* Exercise instructions *
**a.** In the post about the Niigata kite museum, write out the passage that begins at the words "With teams on" and stops after the words "in the water.".
**b.** Give the records again exactly, beginning at the first line of the records and stopping after the line that has "alternativas: alternativas -> individuales".

* Quoted text *
▬▬▬

This post comes to you from EcoArtScotland

I have come for a short weekend break to the port city of Niigata on the West coast of Japan at the mouth of the large Shinano river which also serves the huge areas of rice fields that lie between here and the inland mountains.

My first day here brought two cultural experiences that took me to the extreme ends of cultural life in Japan.

Fighting Kite Museum,  children's kites below the large ones.  Photo and permission Su Grierson

Fighting Kite Museum, children’s kites below the large ones. Photo and permission Su Grierson

With several major attractions shut for renovation and total re-hangs, I decided to head out of town to the Large Kite Museum. With not so much English being spoken here finding my way on local buses was the first challenge. And with only a very rudimentary tourist map to assist me, knowing where to get off the bus proved an even greater problem. But it was certainly worth the effort.
As the only visitor in the Museum on a Saturday afternoon I was given privileged treatment. I had a private viewing of a 3D film in English outlining the annual Shirone fighting kite festival. It is a year long community effort to construct and paint the massive 7m x 5m, 30kg, bamboo and paper kites. The strength of the handmade grass ropes that are needed to keep these massive constructions airborne is critical to the outcome of the battle. It takes great skill that is passed down through the generations.

9m bamboo poles are split to make the frames.  Photo and permission Su Grierson

9m bamboo poles are split to make the frames. Photo and permission Su Grierson

Handmade grass ropes are crucial for success.  Photo and permission Su Grierson

Handmade grass ropes are crucial for success. Photo and permission Su Grierson

With teams on either side of the Nakanokuchi river the aim is to catch the opposition by twisting lines so that both kites come down in the river. This is when the real battle begins as both sides enlist their whole community to tug the kites towards their bank of the river. The winner is the team with the fewest broken ropes. It can take 30 to 40 people on the ropes to get the kites airborne and hundreds of all ages pulling together when the kites are in the water.

Kites preparing for battle Photo and permission Su Grierson

Kites preparing for battle Photo and permission Su Grierson

The day before the main battle there is a children’s festival with smaller kites and a large street procession. As the film points out, these battles which are always carried out in a sense of friendly rivalry, are important in keeping old traditions and skills alive in a way that is still embedded in the community as well as promoting a genuine inter-generational unity in their society.

▬▬▬

Data excerpts:
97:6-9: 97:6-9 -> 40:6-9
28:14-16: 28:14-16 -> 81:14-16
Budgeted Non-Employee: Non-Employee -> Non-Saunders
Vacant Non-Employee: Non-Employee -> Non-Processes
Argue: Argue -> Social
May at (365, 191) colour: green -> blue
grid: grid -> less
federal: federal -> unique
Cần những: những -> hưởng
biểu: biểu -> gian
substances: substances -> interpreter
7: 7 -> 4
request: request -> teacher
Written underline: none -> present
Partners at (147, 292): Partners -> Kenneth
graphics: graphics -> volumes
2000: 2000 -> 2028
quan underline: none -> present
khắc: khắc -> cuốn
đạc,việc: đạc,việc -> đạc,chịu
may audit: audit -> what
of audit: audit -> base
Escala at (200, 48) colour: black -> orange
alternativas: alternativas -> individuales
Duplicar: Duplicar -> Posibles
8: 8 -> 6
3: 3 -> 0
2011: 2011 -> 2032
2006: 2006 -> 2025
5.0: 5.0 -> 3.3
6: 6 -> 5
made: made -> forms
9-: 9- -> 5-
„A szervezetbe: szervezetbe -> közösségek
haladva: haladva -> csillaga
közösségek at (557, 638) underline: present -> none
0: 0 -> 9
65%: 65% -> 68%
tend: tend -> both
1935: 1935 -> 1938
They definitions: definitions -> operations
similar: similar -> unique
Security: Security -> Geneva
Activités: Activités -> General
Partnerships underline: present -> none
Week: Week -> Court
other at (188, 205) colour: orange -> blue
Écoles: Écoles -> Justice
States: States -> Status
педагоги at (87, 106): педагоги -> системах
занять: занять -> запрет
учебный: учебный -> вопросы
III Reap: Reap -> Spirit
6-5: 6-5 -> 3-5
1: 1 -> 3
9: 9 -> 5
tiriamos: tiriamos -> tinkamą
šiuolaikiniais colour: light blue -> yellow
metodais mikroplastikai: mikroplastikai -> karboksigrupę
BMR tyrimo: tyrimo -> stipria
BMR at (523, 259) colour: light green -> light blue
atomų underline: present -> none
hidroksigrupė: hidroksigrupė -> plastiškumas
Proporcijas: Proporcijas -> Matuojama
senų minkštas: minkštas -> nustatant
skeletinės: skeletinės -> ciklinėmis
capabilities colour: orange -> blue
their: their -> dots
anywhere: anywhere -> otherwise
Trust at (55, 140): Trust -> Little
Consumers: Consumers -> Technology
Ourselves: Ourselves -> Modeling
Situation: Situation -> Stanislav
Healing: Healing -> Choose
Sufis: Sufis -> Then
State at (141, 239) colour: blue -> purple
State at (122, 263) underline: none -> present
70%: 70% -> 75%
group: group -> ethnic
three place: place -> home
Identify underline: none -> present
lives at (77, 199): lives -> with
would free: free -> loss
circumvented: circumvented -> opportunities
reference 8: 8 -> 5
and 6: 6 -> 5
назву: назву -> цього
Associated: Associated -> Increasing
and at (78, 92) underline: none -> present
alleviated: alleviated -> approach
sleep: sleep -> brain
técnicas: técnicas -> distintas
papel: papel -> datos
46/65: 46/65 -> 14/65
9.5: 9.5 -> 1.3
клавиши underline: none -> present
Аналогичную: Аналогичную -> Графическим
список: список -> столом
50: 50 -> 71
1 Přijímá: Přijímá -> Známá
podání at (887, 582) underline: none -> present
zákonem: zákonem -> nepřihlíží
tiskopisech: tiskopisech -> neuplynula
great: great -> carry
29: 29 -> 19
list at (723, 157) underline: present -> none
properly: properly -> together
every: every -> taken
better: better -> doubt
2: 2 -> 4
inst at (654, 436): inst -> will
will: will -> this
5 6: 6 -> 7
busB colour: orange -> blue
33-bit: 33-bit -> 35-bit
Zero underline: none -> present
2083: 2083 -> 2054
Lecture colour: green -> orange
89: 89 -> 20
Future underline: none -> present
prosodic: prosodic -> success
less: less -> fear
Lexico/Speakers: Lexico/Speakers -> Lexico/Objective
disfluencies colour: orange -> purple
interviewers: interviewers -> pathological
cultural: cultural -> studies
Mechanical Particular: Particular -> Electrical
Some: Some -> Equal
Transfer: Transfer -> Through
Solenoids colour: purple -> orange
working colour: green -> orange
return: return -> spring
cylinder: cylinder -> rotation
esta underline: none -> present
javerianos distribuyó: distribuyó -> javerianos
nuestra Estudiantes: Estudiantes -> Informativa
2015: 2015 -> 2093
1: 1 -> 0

▬▬▬

* Expected responses *
**a.**
With teams on either side of the Nakanokuchi river the aim is to catch the opposition by twisting lines so that both kites come down in the river. This is when the real battle begins as both sides enlist their whole community to tug the kites towards their bank of the river. The winner is the team with the fewest broken ropes. It can take 30 to 40 people on the ropes to get the kites airborne and hundreds of all ages pulling together when the kites are in the water.

**b.**
97:6-9: 97:6-9 -> 40:6-9
28:14-16: 28:14-16 -> 81:14-16
Budgeted Non-Employee: Non-Employee -> Non-Saunders
Vacant Non-Employee: Non-Employee -> Non-Processes
Argue: Argue -> Social
May at (365, 191) colour: green -> blue
grid: grid -> less
federal: federal -> unique
Cần những: những -> hưởng
biểu: biểu -> gian
substances: substances -> interpreter
7: 7 -> 4
request: request -> teacher
Written underline: none -> present
Partners at (147, 292): Partners -> Kenneth
graphics: graphics -> volumes
2000: 2000 -> 2028
quan underline: none -> present
khắc: khắc -> cuốn
đạc,việc: đạc,việc -> đạc,chịu
may audit: audit -> what
of audit: audit -> base
Escala at (200, 48) colour: black -> orange
alternativas: alternativas -> individuales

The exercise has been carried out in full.